What the task asks:
Retype the records exactly.

Input data:
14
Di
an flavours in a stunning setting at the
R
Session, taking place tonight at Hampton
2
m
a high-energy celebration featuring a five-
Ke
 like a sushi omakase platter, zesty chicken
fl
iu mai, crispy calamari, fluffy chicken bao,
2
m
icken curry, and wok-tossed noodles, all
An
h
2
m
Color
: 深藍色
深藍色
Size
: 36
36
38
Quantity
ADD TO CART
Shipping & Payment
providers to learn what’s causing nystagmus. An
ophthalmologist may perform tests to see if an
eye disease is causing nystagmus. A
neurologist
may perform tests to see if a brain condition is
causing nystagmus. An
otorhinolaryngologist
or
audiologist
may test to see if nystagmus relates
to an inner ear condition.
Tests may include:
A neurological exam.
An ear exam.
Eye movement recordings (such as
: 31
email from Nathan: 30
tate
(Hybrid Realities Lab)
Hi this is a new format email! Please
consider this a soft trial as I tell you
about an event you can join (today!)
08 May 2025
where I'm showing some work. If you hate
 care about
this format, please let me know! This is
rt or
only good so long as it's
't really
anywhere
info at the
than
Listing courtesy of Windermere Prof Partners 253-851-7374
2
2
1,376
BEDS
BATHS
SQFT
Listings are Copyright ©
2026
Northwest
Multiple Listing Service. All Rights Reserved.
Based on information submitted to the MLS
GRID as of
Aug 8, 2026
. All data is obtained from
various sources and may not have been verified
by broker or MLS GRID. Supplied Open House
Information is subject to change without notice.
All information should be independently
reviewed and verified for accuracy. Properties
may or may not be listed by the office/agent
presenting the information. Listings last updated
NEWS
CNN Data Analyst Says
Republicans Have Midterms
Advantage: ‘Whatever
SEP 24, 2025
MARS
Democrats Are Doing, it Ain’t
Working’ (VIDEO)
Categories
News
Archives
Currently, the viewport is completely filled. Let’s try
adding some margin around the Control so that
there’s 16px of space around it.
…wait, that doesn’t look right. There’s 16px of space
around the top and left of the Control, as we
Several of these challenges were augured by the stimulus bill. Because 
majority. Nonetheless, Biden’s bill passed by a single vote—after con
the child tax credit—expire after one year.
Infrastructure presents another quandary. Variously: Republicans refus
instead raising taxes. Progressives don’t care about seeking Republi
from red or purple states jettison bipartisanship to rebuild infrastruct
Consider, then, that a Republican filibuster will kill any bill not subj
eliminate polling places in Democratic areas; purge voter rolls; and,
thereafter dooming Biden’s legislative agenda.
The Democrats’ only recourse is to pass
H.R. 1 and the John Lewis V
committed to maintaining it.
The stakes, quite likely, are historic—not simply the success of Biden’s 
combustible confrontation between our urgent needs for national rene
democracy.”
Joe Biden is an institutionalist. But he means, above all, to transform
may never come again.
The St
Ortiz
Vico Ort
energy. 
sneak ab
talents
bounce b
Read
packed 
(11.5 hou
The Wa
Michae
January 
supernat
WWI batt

Expected answer:
14
Di
an flavours in a stunning setting at the
R
Session, taking place tonight at Hampton
2
m
a high-energy celebration featuring a five-
Ke
 like a sushi omakase platter, zesty chicken
fl
iu mai, crispy calamari, fluffy chicken bao,
2
m
icken curry, and wok-tossed noodles, all
An
h
2
m
Color
: 深藍色
深藍色
Size
: 36
36
38
Quantity
ADD TO CART
Shipping & Payment
providers to learn what’s causing nystagmus. An
ophthalmologist may perform tests to see if an
eye disease is causing nystagmus. A
neurologist
may perform tests to see if a brain condition is
causing nystagmus. An
otorhinolaryngologist
or
audiologist
may test to see if nystagmus relates
to an inner ear condition.
Tests may include:
A neurological exam.
An ear exam.
Eye movement recordings (such as
: 31
email from Nathan: 30
tate
(Hybrid Realities Lab)
Hi this is a new format email! Please
consider this a soft trial as I tell you
about an event you can join (today!)
08 May 2025
where I'm showing some work. If you hate
 care about
this format, please let me know! This is
rt or
only good so long as it's
't really
anywhere
info at the
than
Listing courtesy of Windermere Prof Partners 253-851-7374
2
2
1,376
BEDS
BATHS
SQFT
Listings are Copyright ©
2026
Northwest
Multiple Listing Service. All Rights Reserved.
Based on information submitted to the MLS
GRID as of
Aug 8, 2026
. All data is obtained from
various sources and may not have been verified
by broker or MLS GRID. Supplied Open House
Information is subject to change without notice.
All information should be independently
reviewed and verified for accuracy. Properties
may or may not be listed by the office/agent
presenting the information. Listings last updated
NEWS
CNN Data Analyst Says
Republicans Have Midterms
Advantage: ‘Whatever
SEP 24, 2025
MARS
Democrats Are Doing, it Ain’t
Working’ (VIDEO)
Categories
News
Archives
Currently, the viewport is completely filled. Let’s try
adding some margin around the Control so that
there’s 16px of space around it.
…wait, that doesn’t look right. There’s 16px of space
around the top and left of the Control, as we
Several of these challenges were augured by the stimulus bill. Because 
majority. Nonetheless, Biden’s bill passed by a single vote—after con
the child tax credit—expire after one year.
Infrastructure presents another quandary. Variously: Republicans refus
instead raising taxes. Progressives don’t care about seeking Republi
from red or purple states jettison bipartisanship to rebuild infrastruct
Consider, then, that a Republican filibuster will kill any bill not subj
eliminate polling places in Democratic areas; purge voter rolls; and,
thereafter dooming Biden’s legislative agenda.
The Democrats’ only recourse is to pass
H.R. 1 and the John Lewis V
committed to maintaining it.
The stakes, quite likely, are historic—not simply the success of Biden’s 
combustible confrontation between our urgent needs for national rene
democracy.”
Joe Biden is an institutionalist. But he means, above all, to transform
may never come again.
The St
Ortiz
Vico Ort
energy. 
sneak ab
talents
bounce b
Read
packed 
(11.5 hou
The Wa
Michae
January 
supernat
WWI batt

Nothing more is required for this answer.